There is a great deal we could likely learn if anyone were actually "studying their genome." But, it turns out that the honey bee genome is unusually difficult to study. So, instead of doing actual work to understand the genome most of what seems to be happening is various looks at parts of the mitochondrial DNA. Do not get me wrong. Mitochondrial DNA studies can tell you a great deal about the maternal ancestry line. It tells you exactly zero about the paternal ancestry line. And it tells you exactly zero about the nuclear DNA where all the interesting stuff sits that will impact such things as virus, bacterial or parasite resistance.

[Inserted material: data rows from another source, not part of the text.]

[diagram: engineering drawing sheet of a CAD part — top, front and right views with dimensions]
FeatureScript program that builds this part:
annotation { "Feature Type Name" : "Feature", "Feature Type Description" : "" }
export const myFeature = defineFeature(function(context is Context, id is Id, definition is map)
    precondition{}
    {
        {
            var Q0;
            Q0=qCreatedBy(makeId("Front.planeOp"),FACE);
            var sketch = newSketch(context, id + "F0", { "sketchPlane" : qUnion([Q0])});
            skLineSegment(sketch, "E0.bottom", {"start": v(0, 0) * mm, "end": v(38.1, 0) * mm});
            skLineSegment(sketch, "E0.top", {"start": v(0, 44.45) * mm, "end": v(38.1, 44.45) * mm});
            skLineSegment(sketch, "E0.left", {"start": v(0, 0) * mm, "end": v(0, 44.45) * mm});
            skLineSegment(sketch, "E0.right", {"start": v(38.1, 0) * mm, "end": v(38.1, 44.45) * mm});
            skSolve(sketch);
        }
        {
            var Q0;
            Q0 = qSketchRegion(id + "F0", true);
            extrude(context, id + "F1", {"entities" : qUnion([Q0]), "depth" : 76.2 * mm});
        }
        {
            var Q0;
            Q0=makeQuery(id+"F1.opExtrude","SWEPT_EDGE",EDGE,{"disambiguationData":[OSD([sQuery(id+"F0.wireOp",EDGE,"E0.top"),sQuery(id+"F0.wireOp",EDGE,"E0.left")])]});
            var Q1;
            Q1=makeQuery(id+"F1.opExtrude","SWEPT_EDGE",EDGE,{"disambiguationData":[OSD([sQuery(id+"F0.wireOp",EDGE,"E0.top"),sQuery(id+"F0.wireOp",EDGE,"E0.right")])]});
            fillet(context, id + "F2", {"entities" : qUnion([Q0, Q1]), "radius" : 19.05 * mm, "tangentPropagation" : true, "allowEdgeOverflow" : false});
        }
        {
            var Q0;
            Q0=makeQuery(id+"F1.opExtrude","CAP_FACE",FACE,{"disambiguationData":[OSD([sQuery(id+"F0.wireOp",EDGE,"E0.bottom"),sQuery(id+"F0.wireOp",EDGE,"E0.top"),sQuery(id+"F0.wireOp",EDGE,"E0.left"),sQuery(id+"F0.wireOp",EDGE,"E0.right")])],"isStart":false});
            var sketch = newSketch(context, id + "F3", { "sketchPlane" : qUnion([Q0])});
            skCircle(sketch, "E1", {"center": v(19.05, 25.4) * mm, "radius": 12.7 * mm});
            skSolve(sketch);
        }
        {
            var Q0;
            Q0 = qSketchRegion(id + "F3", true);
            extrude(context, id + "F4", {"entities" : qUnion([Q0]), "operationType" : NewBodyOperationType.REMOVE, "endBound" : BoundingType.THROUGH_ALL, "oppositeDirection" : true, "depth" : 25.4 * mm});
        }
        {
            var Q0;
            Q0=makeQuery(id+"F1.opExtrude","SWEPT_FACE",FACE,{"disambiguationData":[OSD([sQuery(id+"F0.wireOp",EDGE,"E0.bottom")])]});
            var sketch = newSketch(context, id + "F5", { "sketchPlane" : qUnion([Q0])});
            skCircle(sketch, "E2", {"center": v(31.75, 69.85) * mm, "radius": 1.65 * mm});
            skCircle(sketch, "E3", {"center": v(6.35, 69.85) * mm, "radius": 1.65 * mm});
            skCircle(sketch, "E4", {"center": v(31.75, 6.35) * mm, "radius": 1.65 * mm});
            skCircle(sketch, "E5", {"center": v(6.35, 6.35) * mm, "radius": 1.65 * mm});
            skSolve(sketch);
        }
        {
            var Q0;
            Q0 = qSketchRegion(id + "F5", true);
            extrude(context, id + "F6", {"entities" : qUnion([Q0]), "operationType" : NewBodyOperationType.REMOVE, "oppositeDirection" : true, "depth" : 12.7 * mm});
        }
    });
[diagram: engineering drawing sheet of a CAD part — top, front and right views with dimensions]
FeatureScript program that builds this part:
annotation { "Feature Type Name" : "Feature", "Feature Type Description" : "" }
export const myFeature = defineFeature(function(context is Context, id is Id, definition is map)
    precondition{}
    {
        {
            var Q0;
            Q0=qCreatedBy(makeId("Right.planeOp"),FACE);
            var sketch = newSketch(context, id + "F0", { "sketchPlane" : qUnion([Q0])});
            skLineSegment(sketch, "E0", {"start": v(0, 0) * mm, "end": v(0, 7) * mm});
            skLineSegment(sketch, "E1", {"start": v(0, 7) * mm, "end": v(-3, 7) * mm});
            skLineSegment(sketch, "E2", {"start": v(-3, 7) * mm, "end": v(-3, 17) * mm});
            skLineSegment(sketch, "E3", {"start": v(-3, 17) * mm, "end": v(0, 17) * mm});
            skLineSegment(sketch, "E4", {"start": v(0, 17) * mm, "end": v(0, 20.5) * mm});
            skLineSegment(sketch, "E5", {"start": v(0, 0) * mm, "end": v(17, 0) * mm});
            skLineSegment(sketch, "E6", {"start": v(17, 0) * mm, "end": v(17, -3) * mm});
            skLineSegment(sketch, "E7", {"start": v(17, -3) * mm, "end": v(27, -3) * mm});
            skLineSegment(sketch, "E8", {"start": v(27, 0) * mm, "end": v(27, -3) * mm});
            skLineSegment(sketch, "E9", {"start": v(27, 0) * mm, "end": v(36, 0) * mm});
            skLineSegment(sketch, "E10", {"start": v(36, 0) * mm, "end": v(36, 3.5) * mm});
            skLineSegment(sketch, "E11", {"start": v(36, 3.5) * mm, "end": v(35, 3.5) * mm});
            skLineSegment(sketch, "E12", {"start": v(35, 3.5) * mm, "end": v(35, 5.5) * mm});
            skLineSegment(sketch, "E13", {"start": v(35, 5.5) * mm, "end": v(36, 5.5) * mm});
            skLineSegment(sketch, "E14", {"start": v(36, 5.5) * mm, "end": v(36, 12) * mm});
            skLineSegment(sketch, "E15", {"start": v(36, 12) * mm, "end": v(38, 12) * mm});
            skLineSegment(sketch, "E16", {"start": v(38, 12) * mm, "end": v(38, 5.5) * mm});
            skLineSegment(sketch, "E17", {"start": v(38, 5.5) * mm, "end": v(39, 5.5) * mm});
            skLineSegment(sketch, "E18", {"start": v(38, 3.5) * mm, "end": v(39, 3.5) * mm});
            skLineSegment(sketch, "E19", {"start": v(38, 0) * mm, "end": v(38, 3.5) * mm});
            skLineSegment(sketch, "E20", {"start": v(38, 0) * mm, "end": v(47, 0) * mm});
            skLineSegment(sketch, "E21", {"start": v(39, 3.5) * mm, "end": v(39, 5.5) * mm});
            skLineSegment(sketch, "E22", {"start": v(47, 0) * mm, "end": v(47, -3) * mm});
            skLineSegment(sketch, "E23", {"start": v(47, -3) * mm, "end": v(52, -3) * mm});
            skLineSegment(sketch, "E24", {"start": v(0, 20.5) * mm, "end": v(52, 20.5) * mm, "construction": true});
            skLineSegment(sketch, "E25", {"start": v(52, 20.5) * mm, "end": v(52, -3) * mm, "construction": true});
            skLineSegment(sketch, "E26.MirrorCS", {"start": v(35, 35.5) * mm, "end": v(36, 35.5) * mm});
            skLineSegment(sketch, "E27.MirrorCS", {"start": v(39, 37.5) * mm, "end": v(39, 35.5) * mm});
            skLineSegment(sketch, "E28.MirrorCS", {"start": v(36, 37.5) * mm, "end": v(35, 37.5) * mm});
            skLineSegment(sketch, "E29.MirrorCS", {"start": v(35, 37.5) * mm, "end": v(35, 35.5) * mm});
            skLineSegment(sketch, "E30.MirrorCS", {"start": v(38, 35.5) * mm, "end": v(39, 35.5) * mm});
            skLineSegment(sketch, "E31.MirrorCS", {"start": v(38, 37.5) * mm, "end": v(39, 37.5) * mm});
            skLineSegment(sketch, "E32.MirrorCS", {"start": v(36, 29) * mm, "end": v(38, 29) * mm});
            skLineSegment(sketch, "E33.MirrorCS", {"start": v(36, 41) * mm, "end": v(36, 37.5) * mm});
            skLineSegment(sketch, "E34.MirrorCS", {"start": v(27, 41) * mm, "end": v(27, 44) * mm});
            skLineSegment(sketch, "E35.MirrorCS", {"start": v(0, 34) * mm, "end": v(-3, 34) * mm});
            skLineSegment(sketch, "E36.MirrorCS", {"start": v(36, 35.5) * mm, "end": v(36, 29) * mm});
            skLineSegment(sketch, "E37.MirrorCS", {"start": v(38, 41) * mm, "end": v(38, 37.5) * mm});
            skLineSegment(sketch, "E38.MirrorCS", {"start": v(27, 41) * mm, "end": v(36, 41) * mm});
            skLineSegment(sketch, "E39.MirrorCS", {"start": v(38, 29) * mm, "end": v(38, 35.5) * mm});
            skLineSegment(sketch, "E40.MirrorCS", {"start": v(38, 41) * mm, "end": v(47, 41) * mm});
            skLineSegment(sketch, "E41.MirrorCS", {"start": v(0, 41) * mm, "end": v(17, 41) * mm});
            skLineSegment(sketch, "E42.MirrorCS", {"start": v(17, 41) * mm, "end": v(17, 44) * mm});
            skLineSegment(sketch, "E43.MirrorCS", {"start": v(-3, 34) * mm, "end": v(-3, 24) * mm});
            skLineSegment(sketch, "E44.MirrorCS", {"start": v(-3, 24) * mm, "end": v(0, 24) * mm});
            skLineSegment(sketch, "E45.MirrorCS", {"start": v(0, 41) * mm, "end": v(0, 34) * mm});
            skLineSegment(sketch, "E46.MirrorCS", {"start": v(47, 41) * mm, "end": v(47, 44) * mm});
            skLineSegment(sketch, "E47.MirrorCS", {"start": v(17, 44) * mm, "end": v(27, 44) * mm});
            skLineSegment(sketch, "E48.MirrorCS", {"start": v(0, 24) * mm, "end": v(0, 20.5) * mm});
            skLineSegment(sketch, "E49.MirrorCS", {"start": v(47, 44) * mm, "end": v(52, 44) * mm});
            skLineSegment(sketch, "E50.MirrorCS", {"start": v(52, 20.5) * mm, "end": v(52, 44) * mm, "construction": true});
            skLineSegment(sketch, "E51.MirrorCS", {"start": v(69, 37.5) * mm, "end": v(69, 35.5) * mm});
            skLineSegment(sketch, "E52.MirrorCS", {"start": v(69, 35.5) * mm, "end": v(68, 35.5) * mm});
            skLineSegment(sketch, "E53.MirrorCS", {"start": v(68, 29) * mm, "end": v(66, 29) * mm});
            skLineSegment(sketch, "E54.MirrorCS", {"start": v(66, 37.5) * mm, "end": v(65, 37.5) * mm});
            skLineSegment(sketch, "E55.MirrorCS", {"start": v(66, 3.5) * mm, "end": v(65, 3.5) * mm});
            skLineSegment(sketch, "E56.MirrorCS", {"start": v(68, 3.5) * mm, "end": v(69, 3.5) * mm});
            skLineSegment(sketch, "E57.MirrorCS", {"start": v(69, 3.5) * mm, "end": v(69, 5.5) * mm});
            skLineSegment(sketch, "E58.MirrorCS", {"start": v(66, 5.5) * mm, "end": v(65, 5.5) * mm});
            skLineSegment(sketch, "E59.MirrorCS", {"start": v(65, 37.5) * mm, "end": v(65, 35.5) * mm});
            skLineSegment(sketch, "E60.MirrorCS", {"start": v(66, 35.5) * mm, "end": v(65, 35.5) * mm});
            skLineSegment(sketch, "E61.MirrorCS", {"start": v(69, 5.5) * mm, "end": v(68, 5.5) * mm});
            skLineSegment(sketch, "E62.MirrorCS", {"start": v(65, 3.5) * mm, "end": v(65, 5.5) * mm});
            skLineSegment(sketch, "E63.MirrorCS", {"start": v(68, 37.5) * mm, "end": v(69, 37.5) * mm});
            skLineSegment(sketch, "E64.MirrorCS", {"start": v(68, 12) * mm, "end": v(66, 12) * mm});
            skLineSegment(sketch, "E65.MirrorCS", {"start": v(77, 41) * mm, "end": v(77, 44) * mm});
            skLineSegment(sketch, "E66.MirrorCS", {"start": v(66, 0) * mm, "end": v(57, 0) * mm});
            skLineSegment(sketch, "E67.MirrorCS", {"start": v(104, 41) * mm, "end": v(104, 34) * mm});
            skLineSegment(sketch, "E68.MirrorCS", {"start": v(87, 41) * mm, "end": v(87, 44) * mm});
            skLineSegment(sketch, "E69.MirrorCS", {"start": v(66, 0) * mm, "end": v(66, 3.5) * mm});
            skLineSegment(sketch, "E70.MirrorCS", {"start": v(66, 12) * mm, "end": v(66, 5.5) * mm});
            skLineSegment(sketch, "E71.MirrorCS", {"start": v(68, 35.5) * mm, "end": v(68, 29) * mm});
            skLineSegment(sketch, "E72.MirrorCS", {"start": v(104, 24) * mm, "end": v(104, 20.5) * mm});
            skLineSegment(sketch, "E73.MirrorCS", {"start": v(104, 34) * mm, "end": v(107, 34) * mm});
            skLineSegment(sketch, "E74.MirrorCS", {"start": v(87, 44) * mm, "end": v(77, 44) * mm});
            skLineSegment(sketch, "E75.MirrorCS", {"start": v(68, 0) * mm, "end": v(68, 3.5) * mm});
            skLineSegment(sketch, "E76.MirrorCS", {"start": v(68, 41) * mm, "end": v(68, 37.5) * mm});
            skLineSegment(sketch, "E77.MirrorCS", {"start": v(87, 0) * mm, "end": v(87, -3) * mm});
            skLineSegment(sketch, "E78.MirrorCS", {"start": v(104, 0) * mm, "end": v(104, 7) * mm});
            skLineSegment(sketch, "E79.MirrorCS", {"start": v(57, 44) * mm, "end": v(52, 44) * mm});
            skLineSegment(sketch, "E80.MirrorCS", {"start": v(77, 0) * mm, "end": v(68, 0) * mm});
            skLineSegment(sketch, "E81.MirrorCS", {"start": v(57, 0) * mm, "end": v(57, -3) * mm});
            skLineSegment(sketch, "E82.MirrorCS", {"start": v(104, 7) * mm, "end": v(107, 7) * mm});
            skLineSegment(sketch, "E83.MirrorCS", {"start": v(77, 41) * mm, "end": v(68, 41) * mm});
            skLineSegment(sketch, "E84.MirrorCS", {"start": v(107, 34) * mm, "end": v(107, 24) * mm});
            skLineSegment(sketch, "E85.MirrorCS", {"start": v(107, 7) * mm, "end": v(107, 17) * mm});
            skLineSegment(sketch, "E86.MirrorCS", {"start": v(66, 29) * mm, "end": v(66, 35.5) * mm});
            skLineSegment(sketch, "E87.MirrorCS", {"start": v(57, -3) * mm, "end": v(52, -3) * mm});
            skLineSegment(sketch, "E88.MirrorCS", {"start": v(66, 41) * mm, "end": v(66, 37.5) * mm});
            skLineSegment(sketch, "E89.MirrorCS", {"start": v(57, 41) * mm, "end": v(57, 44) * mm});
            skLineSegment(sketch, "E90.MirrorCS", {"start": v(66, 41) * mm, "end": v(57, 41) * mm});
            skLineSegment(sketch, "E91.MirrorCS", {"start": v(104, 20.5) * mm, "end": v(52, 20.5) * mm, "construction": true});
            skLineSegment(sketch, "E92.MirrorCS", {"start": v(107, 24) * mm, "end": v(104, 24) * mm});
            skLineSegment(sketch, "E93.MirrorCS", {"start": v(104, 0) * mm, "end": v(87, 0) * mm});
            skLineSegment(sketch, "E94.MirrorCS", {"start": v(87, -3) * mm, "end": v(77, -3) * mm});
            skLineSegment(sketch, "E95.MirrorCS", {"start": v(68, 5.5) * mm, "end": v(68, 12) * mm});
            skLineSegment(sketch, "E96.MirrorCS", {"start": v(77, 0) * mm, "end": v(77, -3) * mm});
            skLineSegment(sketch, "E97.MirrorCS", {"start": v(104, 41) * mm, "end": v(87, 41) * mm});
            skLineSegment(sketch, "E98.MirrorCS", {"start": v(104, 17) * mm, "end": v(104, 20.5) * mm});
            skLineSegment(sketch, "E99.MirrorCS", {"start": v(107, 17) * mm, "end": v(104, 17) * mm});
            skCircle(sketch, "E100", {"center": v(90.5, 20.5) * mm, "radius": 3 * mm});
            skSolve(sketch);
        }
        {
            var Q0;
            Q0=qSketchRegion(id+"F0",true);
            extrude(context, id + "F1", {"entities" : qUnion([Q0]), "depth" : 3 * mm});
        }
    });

So, what do we see when we look at honey bee mitochondrial DNA? In the south US you see data that shows influx of Africanized bees displacing the feral off spring of our escaped domestics. When you look at ferals you see more mitochondrial diversity than you see when you look at domestics. Both of these observations are exactly what any rational person would expect to see so it is satisfying to see that real data confirms expectations. Neither result is of any help at all in providing hints on how to deal better with practical problems as it is very unlikely that any particular mitochondria provides any survival advantage versus any other mitochondria. In fact the mitochondrial diversity seen in ferals reinforces the idea that nothing that provides extra survival advantage resides on that small chunk of DNA.
Bottom line: If I never saw another paper about mitochondrial DNA of honey bees I would be quite happy. But, I would be over joyed to see some data on nuclear genomes where the really interesting stuff is located that could be of real practical benefit to bee keeping.